Tag: reading

  • Reading Habits That Stick: How to Finish More Books

    Reading Habits That Stick: How to Finish More Books

    Most people who say they want to read more do not actually need more books. The shelves are already there. The unfinished pile is already there. The good intentions and the bookmark stranded at page forty-seven are already there. What is missing is not material; it is the small set of habits that get a person from I am someone who likes to read to I am someone who reads.

    This piece is about that gap — about the modest, slightly boring changes that turn reading from a thing you mean to do into a thing you do. Nothing here is clever. It just consistently works for people who have been trying to read more and finishing fewer books than they would like.

    Pick a slot, not a goal

    A reading goal is twenty books this year. A reading slot is thirty minutes before bed, every weeknight. The slot wins. The goal floats above the days, threatening at year-end; the slot lives inside them, doing the work.

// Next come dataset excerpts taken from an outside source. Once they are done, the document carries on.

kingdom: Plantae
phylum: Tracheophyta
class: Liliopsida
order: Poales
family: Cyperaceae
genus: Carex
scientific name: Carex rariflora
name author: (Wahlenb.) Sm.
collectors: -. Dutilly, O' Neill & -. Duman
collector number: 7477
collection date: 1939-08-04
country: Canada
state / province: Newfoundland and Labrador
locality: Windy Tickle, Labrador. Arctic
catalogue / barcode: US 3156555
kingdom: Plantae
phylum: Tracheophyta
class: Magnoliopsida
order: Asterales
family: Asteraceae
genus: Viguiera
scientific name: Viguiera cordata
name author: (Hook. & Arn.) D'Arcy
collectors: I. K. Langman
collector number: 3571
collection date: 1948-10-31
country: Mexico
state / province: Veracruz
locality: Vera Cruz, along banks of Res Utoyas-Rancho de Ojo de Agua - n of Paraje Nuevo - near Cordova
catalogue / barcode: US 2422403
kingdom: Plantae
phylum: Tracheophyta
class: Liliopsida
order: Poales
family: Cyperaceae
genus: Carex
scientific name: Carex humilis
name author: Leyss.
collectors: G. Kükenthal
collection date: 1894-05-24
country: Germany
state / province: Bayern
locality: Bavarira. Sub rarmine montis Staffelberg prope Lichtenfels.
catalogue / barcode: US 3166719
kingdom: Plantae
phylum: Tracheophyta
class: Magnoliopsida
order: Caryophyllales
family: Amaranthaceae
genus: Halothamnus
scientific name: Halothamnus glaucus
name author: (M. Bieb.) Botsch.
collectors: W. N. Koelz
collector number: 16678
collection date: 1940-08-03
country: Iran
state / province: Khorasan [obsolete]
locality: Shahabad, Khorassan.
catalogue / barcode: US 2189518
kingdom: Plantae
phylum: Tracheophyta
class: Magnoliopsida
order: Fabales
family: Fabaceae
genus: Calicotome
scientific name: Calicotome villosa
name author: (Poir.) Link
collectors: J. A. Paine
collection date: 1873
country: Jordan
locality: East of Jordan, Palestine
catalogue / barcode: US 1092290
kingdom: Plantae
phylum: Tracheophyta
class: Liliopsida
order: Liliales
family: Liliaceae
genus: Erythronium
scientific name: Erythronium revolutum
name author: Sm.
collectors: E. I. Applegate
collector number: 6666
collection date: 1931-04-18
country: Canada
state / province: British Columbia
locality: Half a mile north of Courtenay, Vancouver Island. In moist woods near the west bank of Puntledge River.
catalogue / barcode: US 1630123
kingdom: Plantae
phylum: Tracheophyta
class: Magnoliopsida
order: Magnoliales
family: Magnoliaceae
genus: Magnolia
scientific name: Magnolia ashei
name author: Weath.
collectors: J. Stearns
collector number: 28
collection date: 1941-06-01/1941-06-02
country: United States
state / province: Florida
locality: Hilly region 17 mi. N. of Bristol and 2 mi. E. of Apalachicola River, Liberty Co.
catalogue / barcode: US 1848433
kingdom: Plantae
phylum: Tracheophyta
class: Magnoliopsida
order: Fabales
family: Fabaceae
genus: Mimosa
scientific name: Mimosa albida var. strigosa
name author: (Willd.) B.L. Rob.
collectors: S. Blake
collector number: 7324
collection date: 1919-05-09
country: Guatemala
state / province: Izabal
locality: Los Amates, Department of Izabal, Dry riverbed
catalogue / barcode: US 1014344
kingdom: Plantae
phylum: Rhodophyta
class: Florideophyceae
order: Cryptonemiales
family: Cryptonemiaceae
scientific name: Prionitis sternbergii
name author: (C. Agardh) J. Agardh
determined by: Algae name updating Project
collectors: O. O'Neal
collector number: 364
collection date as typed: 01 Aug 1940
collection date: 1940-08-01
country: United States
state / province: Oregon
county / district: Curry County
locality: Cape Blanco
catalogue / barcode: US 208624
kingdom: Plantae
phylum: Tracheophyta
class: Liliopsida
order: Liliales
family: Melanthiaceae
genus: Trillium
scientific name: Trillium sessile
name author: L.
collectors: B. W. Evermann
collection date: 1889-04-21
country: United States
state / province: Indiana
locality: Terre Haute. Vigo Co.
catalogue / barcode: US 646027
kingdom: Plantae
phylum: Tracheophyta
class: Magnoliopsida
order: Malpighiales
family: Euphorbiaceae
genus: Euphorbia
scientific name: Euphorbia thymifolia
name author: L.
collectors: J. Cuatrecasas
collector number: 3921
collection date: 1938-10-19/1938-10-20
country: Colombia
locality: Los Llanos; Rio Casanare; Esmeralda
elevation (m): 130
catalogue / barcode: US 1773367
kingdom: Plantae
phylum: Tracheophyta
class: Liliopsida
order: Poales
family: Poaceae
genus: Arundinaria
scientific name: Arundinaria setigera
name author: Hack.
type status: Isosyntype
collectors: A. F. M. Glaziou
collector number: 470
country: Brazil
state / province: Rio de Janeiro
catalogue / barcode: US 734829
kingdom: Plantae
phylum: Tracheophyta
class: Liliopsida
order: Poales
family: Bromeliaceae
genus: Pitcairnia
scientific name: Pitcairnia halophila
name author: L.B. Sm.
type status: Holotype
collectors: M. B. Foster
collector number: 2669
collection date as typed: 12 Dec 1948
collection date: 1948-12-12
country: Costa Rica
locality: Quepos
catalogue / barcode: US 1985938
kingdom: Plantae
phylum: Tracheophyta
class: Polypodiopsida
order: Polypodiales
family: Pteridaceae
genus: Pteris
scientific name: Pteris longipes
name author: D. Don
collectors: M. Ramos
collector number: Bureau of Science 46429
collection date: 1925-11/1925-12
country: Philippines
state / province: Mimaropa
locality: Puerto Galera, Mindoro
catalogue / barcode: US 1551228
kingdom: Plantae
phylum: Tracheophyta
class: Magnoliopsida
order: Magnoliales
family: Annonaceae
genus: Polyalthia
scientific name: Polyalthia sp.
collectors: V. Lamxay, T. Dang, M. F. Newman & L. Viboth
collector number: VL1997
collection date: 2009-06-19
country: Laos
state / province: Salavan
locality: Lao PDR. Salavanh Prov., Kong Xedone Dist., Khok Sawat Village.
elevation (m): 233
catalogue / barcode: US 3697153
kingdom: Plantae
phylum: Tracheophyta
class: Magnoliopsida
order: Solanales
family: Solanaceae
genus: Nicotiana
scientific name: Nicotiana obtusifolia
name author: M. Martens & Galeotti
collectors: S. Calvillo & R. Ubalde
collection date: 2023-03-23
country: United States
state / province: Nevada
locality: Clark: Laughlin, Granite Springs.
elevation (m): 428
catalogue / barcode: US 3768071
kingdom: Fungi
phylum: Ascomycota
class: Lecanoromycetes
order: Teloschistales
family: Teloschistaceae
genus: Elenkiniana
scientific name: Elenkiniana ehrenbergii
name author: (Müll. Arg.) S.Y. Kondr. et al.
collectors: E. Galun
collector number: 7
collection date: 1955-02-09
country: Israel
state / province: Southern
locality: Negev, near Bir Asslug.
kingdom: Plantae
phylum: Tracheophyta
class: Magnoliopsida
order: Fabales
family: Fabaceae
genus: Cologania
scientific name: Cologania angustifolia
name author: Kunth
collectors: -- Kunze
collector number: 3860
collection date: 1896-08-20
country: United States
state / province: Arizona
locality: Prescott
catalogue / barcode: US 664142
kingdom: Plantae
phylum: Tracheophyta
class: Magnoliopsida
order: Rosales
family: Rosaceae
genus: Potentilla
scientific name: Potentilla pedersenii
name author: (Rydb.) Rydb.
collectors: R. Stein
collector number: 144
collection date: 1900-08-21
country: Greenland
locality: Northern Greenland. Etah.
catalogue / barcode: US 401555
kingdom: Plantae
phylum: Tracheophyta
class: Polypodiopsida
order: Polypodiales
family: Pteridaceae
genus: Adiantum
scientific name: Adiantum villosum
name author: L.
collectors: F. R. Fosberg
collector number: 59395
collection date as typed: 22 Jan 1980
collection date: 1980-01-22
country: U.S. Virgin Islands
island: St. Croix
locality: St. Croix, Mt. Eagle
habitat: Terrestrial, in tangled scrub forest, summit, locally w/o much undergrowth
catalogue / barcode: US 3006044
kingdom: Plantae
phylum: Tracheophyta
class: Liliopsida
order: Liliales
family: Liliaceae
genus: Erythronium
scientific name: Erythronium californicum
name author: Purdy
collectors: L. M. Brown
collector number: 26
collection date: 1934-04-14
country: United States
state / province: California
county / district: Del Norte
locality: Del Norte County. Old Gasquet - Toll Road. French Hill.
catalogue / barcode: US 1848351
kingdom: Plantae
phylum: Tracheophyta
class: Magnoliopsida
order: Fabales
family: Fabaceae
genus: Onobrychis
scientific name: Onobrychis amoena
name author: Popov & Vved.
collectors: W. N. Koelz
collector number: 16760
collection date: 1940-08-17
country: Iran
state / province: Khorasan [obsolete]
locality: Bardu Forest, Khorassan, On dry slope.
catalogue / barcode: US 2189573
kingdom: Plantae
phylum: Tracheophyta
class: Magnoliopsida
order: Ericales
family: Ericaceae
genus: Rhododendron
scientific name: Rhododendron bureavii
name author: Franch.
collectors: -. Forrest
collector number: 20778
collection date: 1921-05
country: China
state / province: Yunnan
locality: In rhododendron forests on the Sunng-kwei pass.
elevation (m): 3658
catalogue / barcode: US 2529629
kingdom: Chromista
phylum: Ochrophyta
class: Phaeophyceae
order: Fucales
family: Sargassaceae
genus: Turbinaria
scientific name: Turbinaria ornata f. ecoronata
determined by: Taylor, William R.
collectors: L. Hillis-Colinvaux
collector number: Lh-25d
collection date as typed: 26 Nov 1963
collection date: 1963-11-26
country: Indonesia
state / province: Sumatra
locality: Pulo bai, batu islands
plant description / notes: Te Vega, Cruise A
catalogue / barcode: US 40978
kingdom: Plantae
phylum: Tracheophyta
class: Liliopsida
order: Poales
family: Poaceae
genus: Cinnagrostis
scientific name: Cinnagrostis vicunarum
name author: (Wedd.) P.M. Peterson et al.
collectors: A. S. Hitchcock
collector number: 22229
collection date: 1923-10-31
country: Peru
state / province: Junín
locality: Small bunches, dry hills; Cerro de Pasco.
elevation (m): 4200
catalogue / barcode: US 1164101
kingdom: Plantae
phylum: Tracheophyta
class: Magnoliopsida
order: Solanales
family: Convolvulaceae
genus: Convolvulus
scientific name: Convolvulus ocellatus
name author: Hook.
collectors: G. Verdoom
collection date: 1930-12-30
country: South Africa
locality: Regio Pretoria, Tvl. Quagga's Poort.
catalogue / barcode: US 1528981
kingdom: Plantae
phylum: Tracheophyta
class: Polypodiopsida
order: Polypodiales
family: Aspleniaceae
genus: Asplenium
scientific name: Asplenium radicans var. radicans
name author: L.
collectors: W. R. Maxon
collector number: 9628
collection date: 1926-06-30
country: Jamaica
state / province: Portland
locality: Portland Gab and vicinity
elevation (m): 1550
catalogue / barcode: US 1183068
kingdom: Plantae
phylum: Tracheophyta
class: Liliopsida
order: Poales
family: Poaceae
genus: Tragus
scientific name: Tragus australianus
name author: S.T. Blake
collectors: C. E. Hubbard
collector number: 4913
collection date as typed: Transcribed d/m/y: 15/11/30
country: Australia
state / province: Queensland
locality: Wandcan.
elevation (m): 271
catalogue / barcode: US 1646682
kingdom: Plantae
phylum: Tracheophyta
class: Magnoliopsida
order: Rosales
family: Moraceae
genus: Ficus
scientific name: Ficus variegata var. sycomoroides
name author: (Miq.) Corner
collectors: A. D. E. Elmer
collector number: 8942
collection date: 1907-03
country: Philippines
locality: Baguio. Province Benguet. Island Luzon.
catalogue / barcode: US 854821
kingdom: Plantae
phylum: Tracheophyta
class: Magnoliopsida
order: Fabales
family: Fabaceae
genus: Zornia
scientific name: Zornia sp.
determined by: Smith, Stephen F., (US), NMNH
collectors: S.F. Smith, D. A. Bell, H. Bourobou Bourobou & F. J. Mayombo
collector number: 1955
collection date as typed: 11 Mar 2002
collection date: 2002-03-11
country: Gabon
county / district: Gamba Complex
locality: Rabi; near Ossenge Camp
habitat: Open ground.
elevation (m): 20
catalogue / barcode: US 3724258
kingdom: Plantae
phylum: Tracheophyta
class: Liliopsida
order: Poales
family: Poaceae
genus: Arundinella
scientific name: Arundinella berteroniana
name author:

    Once a slot is fixed, the rest is mechanical. The book lives where the slot does — bedside table, kitchen counter, sofa arm. The slot does not need to be long. Twenty or thirty minutes of focused reading, almost daily, finishes more books in a year than two-hour binges that happen once a month. The goal version reaches December and remembers the number; the slot version reaches December and finds that the books got read along the way without anyone counting them.

    Carry the book, not the phone

    Most stolen reading time is currently going somewhere else. The five minutes in the cafe waiting for a friend. The fifteen on the train. The twenty before a meeting that started late. These small windows are the natural home of a paperback or a Kindle, and they get hijacked by whichever phone notification is nearest.

    The fix is not heroic discipline. It is leaving the book in a coat pocket and the phone in the bag. The brain reaches for whatever is in reach. Make the book the closer object and a surprising amount of accidental reading happens.

    Read more than one thing at once

    The advice to read one book at a time is well-meaning and slightly counterproductive. Most readers who keep up a steady habit have two or three books going: a fiction in the evening, a non-fiction at the kitchen table, a slower one on the bedside for the nights when the brain is too tired for anything else.

    The mix matters because moods change. A bad night with the difficult book is not a sign that you have failed the book; it is a sign that tonight calls for the other one. Having options keeps reading from becoming homework, which is the fastest way to stop doing it.

    Allow yourself to stop

    There is a stubbornness people apply to reading that they apply to almost nothing else. A film that is not working gets switched off without ceremony. A book that is not working gets carried for another two hundred pages out of obligation. The result is that the next book — the one that would have lit something up — never gets reached, because the previous one is still on the bedside table demanding to be finished.

    The pile of unread books is not a backlog. It is a buffet. Give yourself an honest fifty pages. If it is not working, the book stays on the shelf, and you move on. The right book at the wrong time is not the same as the wrong book, but either way, the answer is to keep moving.

    Build a small return system

    What undermines most reading habits is not the time spent reading; it is the time wasted choosing what to read next. The book finishes, the household goes to bed, and there is nothing on the table for tomorrow. By the time something is selected from the shelf two evenings later, the habit has lost momentum.

    A small fix: keep the next book already chosen. The pile beside the bed has the current book plus the next one. When one ends, the other is right there, waiting, no decision required. This is the same logic that keeps any small habit alive — reduce friction more than you increase willpower.

    What changes after a few months

    The first thing that comes back is patience. A page is shorter than a video, but it asks for more sustained attention, and the attention itself gets exercised. The second is taste. With more books in the rotation, the sense of what you like sharpens, and the choosing gets easier. The third, slowly, is identity: the small but real shift from I should read more to I am reading something good at the moment, which is what most people meant in the first place.

    A side effect that surprises most returning readers is how the rest of the screen-time question quietly answers itself. The phone gets reached for less, not because it has been banned, but because there is now a more interesting alternative on the bedside table. A book competes with a phone better than any willpower ever did.